**PROBLEM STATEMENT**
Could you return all of the records exactly, minus their images?

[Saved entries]
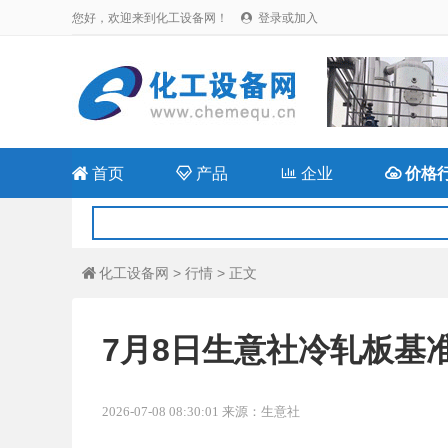
您好，欢迎来到化工设备网！
登录或加入


首页

产品

企业

价格
化工设备网
>
行情
> 正文

7月8日生意社冷轧板基准价
2026-07-08 08:30:01 来源：生意社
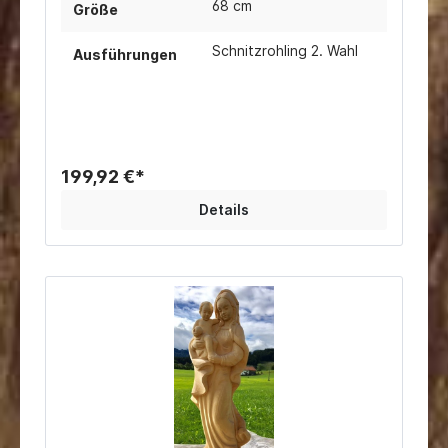
68 cm
Größe
Schnitzrohling 2. Wahl
Ausführungen
199,92 €*
Details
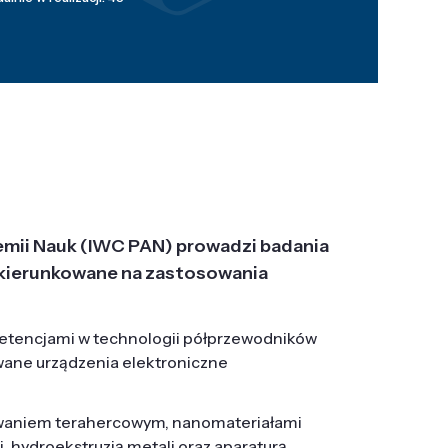
emii Nauk (IWC PAN) prowadzi badania
j, ukierunkowane na zastosowania
etencjami w technologii półprzewodników
wane urządzenia elektroniczne
owaniem terahercowym, nanomateriałami
hydroekstruzją metali oraz aparaturą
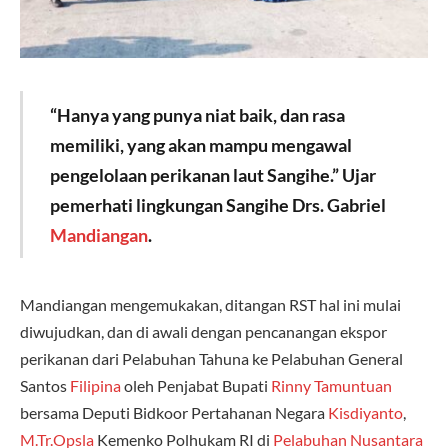
“Hanya yang punya niat baik, dan rasa
memiliki, yang akan mampu mengawal
pengelolaan perikanan laut Sangihe.” Ujar
pemerhati lingkungan Sangihe Drs. Gabriel
Mandiangan
.
Mandiangan mengemukakan, ditangan RST hal ini mulai
diwujudkan, dan di awali dengan pencanangan ekspor
perikanan dari Pelabuhan Tahuna ke Pelabuhan General
Santos
Filipina
oleh Penjabat Bupati
Rinny Tamuntuan
bersama Deputi Bidkoor Pertahanan Negara
Kisdiyanto
,
M.Tr.Opsla
Kemenko Polhukam RI di
Pelabuhan Nusantara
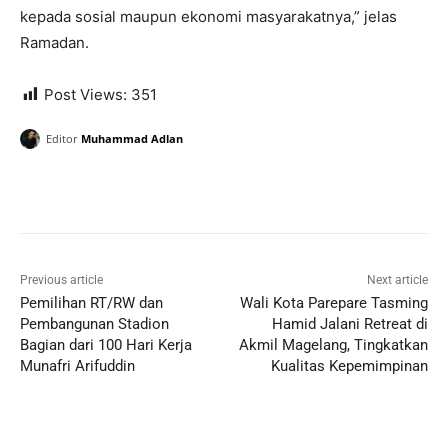
kepada sosial maupun ekonomi masyarakatnya,” jelas
Ramadan.
Post Views:
351
Editor
Muhammad Adlan
Previous article
Next article
Pemilihan RT/RW dan
Wali Kota Parepare Tasming
Pembangunan Stadion
Hamid Jalani Retreat di
Bagian dari 100 Hari Kerja
Akmil Magelang, Tingkatkan
Munafri Arifuddin
Kualitas Kepemimpinan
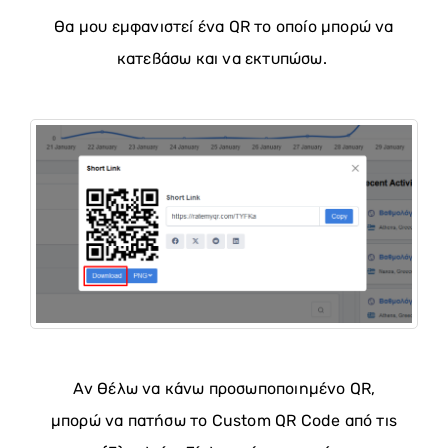
Θα μου εμφανιστεί ένα QR το οποίο μπορώ να
κατεβάσω και να εκτυπώσω.
Αν θέλω να κάνω προσωποποιημένο QR,
μπορώ να πατήσω το Custom QR Code από τις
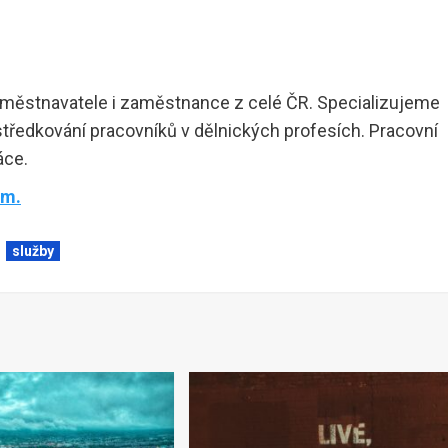
aměstnavatele i zaměstnance z celé ČR. Specializujeme
tředkování pracovníků v dělnických profesích. Pracovní
áce.
ám.
služby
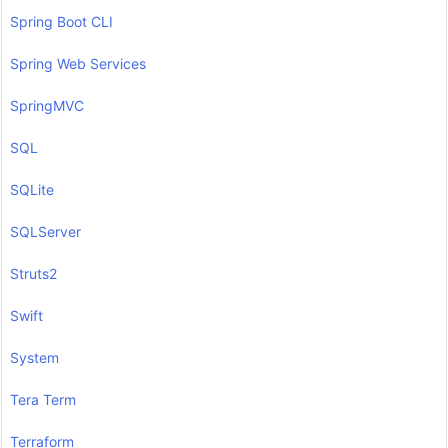
Spring Boot CLI
Spring Web Services
SpringMVC
SQL
SQLite
SQLServer
Struts2
Swift
System
Tera Term
Terraform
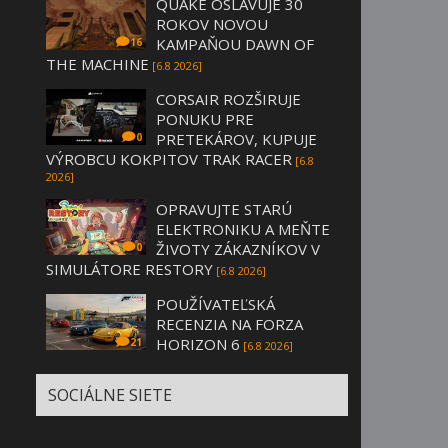
QUAKE OSLAVUJE 30
ROKOV NOVOU
KAMPAŇOU DAWN OF
16
THE MACHINE
[6.8 2026]
CORSAIR ROZŠIRUJE
PONUKU PRE
PRETEKÁROV, KUPUJE
0
VÝROBCU KOKPITOV TRAK RACER
[6.8
2026]
OPRAVUJTE STARÚ
ELEKTRONIKU A MEŇTE
ŽIVOTY ZÁKAZNÍKOV V
0
SIMULÁTORE RESTORY
[6.8 2026]
POUŽÍVATEĽSKÁ
RECENZIA NA FORZA
HORIZON 6
21
[6.8 2026]
SOCIÁLNE SIETE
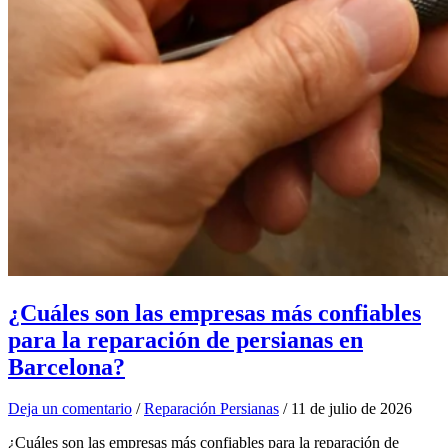
¿Cuáles son las empresas más confiables
para la reparación de persianas en
Barcelona?
Deja un comentario
/
Reparación Persianas
/
11 de julio de 2026
¿Cuáles son las empresas más confiables para la reparación de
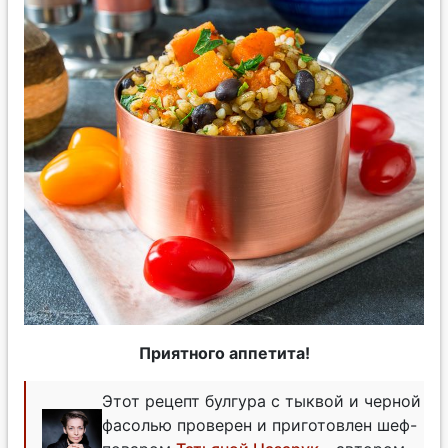
Приятного аппетита!
Этот рецепт булгура с тыквой и черной
фасолью проверен и приготовлен шеф-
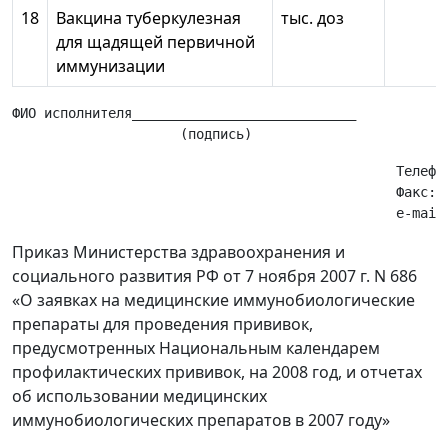
18
Вакцина туберкулезная
тыс. доз
для щадящей первичной
иммунизации
ФИО исполнителя____________________________            
                                                Телефон
                                                Факс:  
Приказ Министерства здравоохранения и
социального развития РФ от 7 ноября 2007 г. N 686
«О заявках на медицинские иммунобиологические
препараты для проведения прививок,
предусмотренных Национальным календарем
профилактических прививок, на 2008 год, и отчетах
об использовании медицинских
иммунобиологических препаратов в 2007 году»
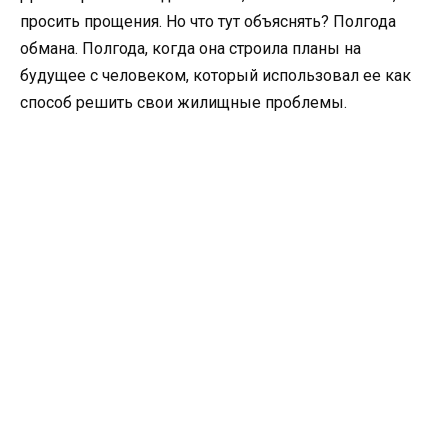
просить прощения. Но что тут объяснять? Полгода
обмана. Полгода, когда она строила планы на
будущее с человеком, который использовал ее как
способ решить свои жилищные проблемы.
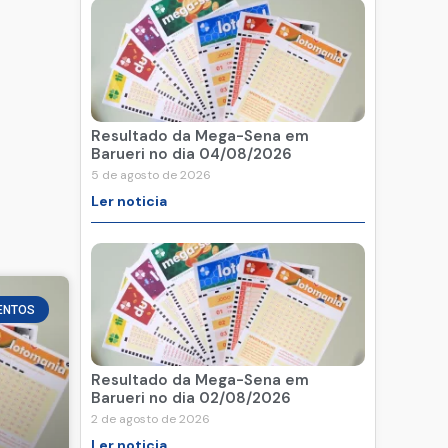
Resultado da Mega-Sena em
Barueri no dia 04/08/2026
5 de agosto de 2026
Ler noticia
ENTOS
Resultado da Mega-Sena em
Barueri no dia 02/08/2026
2 de agosto de 2026
Ler noticia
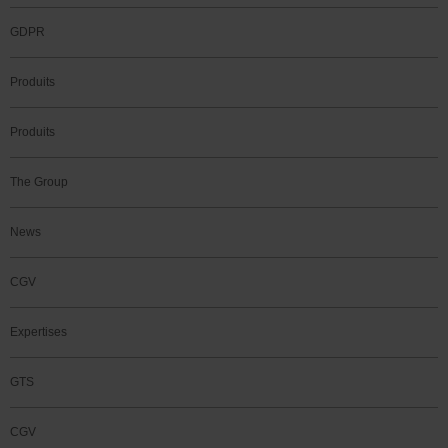
GDPR
Produits
Produits
The Group
News
CGV
Expertises
GTS
CGV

**RESPONSE FOR THIS EXERCISE**
您好，欢迎来到化工设备网！
登录或加入


首页

产品

企业

价格
化工设备网
>
行情
> 正文

7月8日生意社冷轧板基准价
2026-07-08 08:30:01 来源：生意社
68 cm
Größe
Schnitzrohling 2. Wahl
Ausführungen
199,92 €*
Details
emii Nauk (IWC PAN) prowadzi badania
j, ukierunkowane na zastosowania
etencjami w technologii półprzewodników
wane urządzenia elektroniczne
owaniem terahercowym, nanomateriałami
hydroekstruzją metali oraz aparaturą
“Hanya yang punya niat baik, dan rasa
memiliki, yang akan mampu mengawal
pengelolaan perikanan laut Sangihe.” Ujar
pemerhati lingkungan Sangihe Drs. Gabriel
Mandiangan
.
Mandiangan mengemukakan, ditangan RST hal ini mulai
diwujudkan, dan di awali dengan pencanangan ekspor
perikanan dari Pelabuhan Tahuna ke Pelabuhan General
Santos
Filipina
oleh Penjabat Bupati
Rinny Tamuntuan
bersama Deputi Bidkoor Pertahanan Negara
Kisdiyanto
,
M.Tr.Opsla
Kemenko Polhukam RI di
Pelabuhan Nusantara
kepada sosial maupun ekonomi masyarakatnya,” jelas
Ramadan.
Post Views:
351
Editor
Muhammad Adlan
Previous article
Next article
Pemilihan RT/RW dan
Wali Kota Parepare Tasming
Pembangunan Stadion
Hamid Jalani Retreat di
Bagian dari 100 Hari Kerja
Akmil Magelang, Tingkatkan
Munafri Arifuddin
Kualitas Kepemimpinan
Θα μου εμφανιστεί ένα QR το οποίο μπορώ να
κατεβάσω και να εκτυπώσω.
Αν θέλω να κάνω προσωποποιημένο QR,
μπορώ να πατήσω το Custom QR Code από τις
aměstnavatele i zaměstnance z celé ČR. Specializujeme
tředkování pracovníků v dělnických profesích. Pracovní
áce.
ám.
služby
Spring Boot CLI
Spring Web Services
SpringMVC
SQL
SQLite
SQLServer
Struts2
Swift
System
Tera Term
Terraform
QUAKE OSLAVUJE 30
ROKOV NOVOU
KAMPAŇOU DAWN OF
16
THE MACHINE
[6.8 2026]
CORSAIR ROZŠIRUJE
PONUKU PRE
PRETEKÁROV, KUPUJE
0
VÝROBCU KOKPITOV TRAK RACER
[6.8
2026]
OPRAVUJTE STARÚ
ELEKTRONIKU A MEŇTE
ŽIVOTY ZÁKAZNÍKOV V
0
SIMULÁTORE RESTORY
[6.8 2026]
POUŽÍVATEĽSKÁ
RECENZIA NA FORZA
HORIZON 6
21
[6.8 2026]
SOCIÁLNE SIETE
¿Cuáles son las empresas más confiables
para la reparación de persianas en
Barcelona?
Deja un comentario
/
Reparación Persianas
/
11 de julio de 2026
¿Cuáles son las empresas más confiables para la reparación de
Приятного аппетита!
Этот рецепт булгура с тыквой и черной
фасолью проверен и приготовлен шеф-
18
Вакцина туберкулезная
тыс. доз
для щадящей первичной
иммунизации
ФИО исполнителя____________________________            
                                                Телефон
                                                Факс:  
Приказ Министерства здравоохранения и
социального развития РФ от 7 ноября 2007 г. N 686
«О заявках на медицинские иммунобиологические
препараты для проведения прививок,
предусмотренных Национальным календарем
профилактических прививок, на 2008 год, и отчетах
об использовании медицинских
иммунобиологических препаратов в 2007 году»
просить прощения. Но что тут объяснять? Полгода
обмана. Полгода, когда она строила планы на
будущее с человеком, который использовал ее как
способ решить свои жилищные проблемы.
Resultado da Mega-Sena em
Barueri no dia 04/08/2026
5 de agosto de 2026
Ler noticia
ENTOS
Resultado da Mega-Sena em
Barueri no dia 02/08/2026
2 de agosto de 2026
Ler noticia
GDPR
Produits
Produits
The Group
News
CGV
Expertises
GTS
CGV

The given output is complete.